Observation data (J2000 epoch)
- Constellation: Leo
- Right ascension: 11h 37m 51.637s
- Declination: +21d 58m 27.26s
- Redshift: 0.030258
- Heliocentric radial velocity: 9,071 km/s
- Distance: 450 Mly (138 Mpc)
- Group or cluster: Copeland Septet
- Apparent magnitude (V): 13.9
- Surface brightness: 23.7 mag/arcsec

Characteristics
- Type: SAB0?, E-S0
- Size: 156,000 ly

Other designations
- PGC 36011, CGCG 127-009, VV 282c, MCG +04-28-008, Copeland Septet NED04, HCG 057C, 2MASS J11375165+2158272, SDSS J113751.63+215827.2, NSA 112843, 2XMM J113751.7+215827, LEDA 36011

= NGC 3750 =

Galaxy in the Copeland Septet

NGC 3750 is a barred lenticular galaxy located in the constellation of Leo. It is located 450 million light years away from Earth. and was discovered by Ralph Copeland on February 9, 1874.

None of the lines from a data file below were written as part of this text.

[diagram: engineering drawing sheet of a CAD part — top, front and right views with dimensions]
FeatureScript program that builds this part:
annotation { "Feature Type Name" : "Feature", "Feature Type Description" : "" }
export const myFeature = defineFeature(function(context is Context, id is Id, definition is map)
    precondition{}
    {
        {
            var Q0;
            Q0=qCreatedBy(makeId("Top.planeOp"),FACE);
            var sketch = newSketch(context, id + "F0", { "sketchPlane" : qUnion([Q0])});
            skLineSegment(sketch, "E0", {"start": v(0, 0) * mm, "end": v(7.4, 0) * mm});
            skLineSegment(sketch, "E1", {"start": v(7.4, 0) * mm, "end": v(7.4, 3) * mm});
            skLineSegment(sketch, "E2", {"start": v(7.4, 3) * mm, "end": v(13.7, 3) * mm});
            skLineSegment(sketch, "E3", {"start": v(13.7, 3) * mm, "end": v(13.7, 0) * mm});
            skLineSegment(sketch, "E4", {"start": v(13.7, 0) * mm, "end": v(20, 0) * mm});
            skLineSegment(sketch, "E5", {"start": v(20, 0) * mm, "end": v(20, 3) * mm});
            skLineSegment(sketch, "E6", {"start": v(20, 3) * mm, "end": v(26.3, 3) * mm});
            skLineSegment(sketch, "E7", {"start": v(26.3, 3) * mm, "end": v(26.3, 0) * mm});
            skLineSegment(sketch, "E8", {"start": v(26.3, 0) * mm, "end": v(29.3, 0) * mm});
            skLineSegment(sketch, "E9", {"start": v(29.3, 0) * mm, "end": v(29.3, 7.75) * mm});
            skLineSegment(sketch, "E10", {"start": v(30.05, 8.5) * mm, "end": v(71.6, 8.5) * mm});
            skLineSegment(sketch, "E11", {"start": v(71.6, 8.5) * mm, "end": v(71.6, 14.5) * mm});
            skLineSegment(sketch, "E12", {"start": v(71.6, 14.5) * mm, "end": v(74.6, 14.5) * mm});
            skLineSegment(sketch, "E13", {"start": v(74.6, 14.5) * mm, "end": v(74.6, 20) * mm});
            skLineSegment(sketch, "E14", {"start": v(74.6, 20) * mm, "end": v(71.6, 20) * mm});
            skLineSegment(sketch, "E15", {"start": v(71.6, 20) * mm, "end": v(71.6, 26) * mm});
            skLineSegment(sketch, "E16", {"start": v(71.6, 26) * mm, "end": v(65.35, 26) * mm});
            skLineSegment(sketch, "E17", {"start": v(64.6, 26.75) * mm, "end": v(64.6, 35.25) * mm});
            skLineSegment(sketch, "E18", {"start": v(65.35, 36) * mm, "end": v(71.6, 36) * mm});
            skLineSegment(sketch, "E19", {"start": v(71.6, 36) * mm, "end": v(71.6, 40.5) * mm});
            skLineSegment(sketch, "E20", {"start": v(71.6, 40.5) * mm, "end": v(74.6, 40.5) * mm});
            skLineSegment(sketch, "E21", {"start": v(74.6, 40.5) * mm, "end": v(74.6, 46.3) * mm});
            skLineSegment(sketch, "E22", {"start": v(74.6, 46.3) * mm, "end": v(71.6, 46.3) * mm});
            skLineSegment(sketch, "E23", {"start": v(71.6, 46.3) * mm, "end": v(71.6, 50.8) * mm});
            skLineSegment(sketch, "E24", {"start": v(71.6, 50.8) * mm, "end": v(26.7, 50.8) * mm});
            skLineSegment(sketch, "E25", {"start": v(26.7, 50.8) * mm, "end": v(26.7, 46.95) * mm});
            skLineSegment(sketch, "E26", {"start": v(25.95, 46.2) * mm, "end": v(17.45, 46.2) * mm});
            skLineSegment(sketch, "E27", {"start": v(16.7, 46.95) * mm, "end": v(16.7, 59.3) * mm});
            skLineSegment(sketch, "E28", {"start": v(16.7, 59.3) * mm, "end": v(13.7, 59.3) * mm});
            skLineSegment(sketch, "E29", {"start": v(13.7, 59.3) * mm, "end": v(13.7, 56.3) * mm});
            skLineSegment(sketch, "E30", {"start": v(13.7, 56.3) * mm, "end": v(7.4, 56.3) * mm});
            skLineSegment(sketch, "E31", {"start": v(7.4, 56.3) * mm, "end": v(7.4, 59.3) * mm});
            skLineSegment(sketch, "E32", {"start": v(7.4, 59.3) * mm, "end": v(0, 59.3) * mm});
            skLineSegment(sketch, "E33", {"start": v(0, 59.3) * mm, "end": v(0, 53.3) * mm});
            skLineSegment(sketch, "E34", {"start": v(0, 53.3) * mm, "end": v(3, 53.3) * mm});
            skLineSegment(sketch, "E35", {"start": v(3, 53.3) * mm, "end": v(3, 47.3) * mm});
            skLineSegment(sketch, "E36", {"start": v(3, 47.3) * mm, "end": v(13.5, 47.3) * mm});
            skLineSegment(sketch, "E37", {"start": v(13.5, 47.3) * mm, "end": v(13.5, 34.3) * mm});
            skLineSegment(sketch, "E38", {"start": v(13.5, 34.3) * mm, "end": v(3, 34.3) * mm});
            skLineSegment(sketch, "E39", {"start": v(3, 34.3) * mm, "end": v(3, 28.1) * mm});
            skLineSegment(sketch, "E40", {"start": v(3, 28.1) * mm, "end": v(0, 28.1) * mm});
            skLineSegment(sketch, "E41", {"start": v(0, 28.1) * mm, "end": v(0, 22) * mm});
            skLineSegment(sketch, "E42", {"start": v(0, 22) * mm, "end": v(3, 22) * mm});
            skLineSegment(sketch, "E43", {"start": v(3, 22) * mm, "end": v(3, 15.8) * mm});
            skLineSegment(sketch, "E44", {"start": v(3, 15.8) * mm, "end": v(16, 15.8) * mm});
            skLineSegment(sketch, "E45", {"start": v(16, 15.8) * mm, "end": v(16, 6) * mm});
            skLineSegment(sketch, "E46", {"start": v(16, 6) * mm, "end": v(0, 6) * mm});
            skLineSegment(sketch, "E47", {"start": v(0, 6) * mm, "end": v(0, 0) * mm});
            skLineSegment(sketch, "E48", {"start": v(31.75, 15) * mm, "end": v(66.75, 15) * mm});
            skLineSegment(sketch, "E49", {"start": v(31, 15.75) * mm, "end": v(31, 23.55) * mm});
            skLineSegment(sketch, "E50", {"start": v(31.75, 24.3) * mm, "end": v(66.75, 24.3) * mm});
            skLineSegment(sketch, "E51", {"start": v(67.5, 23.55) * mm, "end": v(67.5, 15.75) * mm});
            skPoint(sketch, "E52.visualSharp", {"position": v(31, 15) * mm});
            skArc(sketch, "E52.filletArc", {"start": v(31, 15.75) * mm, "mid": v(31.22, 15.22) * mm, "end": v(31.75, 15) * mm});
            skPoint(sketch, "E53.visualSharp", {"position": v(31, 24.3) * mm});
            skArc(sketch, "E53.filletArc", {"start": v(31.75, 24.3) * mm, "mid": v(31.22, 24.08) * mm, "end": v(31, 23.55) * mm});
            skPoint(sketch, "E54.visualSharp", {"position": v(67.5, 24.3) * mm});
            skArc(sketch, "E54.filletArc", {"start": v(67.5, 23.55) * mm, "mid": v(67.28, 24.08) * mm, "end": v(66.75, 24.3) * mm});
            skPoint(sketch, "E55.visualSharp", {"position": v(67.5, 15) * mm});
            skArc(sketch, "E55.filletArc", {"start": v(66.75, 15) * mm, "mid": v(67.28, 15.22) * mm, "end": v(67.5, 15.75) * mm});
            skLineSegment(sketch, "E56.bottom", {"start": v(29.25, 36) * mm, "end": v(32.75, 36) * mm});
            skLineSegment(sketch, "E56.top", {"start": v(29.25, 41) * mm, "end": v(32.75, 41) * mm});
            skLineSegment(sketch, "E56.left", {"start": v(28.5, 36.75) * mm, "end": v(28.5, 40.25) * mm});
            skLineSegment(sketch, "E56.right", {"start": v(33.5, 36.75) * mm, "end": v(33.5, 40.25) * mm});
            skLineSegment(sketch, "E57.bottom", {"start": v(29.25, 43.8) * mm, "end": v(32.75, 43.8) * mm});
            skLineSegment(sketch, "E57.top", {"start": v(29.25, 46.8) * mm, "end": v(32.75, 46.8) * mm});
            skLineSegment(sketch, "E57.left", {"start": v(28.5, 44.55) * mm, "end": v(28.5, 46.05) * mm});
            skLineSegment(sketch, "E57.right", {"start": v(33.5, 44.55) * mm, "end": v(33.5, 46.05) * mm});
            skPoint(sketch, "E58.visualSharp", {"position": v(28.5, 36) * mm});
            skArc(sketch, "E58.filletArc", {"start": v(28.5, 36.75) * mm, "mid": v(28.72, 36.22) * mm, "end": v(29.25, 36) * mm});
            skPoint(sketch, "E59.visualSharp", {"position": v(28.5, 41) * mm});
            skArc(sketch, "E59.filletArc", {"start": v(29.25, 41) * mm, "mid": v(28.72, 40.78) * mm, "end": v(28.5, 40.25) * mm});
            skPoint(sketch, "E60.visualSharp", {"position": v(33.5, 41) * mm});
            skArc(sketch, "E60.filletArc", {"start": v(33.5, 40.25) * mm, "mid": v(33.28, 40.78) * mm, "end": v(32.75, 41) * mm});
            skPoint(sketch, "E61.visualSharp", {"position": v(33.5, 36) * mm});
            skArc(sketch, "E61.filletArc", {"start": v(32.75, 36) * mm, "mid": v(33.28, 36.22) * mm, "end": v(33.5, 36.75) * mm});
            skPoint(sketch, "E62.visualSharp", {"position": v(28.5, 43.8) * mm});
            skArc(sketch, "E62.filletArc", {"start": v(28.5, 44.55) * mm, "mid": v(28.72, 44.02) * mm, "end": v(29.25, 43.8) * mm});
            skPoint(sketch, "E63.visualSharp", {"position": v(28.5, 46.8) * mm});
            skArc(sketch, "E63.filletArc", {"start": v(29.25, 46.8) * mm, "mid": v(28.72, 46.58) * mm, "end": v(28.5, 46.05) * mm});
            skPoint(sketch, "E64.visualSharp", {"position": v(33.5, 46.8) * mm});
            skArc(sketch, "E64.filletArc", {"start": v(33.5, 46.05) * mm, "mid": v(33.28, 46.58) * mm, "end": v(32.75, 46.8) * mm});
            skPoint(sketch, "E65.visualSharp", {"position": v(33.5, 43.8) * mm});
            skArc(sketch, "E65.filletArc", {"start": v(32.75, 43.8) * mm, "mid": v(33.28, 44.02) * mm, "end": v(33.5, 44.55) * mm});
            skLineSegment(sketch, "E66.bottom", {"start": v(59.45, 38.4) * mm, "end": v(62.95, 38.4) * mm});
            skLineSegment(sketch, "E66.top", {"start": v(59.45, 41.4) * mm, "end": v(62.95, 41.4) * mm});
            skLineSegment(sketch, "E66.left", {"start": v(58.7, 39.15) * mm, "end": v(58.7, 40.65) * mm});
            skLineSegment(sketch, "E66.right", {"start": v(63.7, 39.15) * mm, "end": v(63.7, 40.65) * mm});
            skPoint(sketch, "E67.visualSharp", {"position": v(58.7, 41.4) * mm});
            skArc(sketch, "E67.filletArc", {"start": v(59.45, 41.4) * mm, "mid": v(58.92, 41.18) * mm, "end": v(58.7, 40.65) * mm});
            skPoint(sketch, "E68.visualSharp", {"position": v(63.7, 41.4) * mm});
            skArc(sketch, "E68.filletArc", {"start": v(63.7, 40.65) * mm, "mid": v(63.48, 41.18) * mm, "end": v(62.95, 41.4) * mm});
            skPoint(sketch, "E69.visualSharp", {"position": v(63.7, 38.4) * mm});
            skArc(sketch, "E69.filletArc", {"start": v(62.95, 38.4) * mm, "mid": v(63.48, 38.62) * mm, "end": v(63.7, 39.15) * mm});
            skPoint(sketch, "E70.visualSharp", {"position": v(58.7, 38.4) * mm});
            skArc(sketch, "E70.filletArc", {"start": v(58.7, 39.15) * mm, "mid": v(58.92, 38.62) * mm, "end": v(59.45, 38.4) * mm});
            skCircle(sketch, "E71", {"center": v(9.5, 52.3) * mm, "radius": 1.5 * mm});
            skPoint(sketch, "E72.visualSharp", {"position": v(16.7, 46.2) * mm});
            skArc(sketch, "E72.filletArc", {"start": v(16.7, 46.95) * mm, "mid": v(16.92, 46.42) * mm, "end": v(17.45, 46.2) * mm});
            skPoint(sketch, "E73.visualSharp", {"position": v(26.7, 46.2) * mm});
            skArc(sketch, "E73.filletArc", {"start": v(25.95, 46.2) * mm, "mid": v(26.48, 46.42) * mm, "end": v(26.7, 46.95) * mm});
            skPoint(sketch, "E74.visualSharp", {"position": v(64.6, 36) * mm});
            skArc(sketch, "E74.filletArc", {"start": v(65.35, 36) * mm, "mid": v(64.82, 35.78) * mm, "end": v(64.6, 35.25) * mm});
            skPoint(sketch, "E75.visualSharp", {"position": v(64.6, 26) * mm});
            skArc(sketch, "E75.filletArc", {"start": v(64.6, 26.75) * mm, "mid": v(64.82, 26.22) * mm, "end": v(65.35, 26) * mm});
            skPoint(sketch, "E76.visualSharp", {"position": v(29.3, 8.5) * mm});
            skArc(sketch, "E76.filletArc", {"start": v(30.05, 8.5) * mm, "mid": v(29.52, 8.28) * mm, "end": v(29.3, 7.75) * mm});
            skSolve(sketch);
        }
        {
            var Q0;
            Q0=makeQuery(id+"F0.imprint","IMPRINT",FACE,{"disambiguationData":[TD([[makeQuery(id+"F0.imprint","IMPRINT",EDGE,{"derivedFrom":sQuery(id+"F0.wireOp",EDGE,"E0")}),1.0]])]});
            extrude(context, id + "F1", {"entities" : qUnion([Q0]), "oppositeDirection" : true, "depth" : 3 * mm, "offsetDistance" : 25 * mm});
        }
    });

NGC 3750 has a surface brightness of magnitude 23.7 and is classified a LINER galaxy by SIMBAD, meaning it has a nucleus, presenting an emission spectrum characterized by broad lines of weakly ionized atoms.

== Copeland Septet ==
NGC 3750 is a member of the Copeland Septet which is made up of 7 seven galaxies discovered by Copeland. The other members are NGC 3745, NGC 3746, NGC 3748, NGC 3751, NGC 3753 and NGC 3754.

Halton Arp noticed the galaxies in the group, whom he published in his article in 1966. This group is designated as Arp 320 along with another galaxy, PGC 36010.

This group was also observed by Paul Hickson whom he included in his article in 1982. The group is known as Hickson 57, in which NGC 3750 is designated is HCG 57C.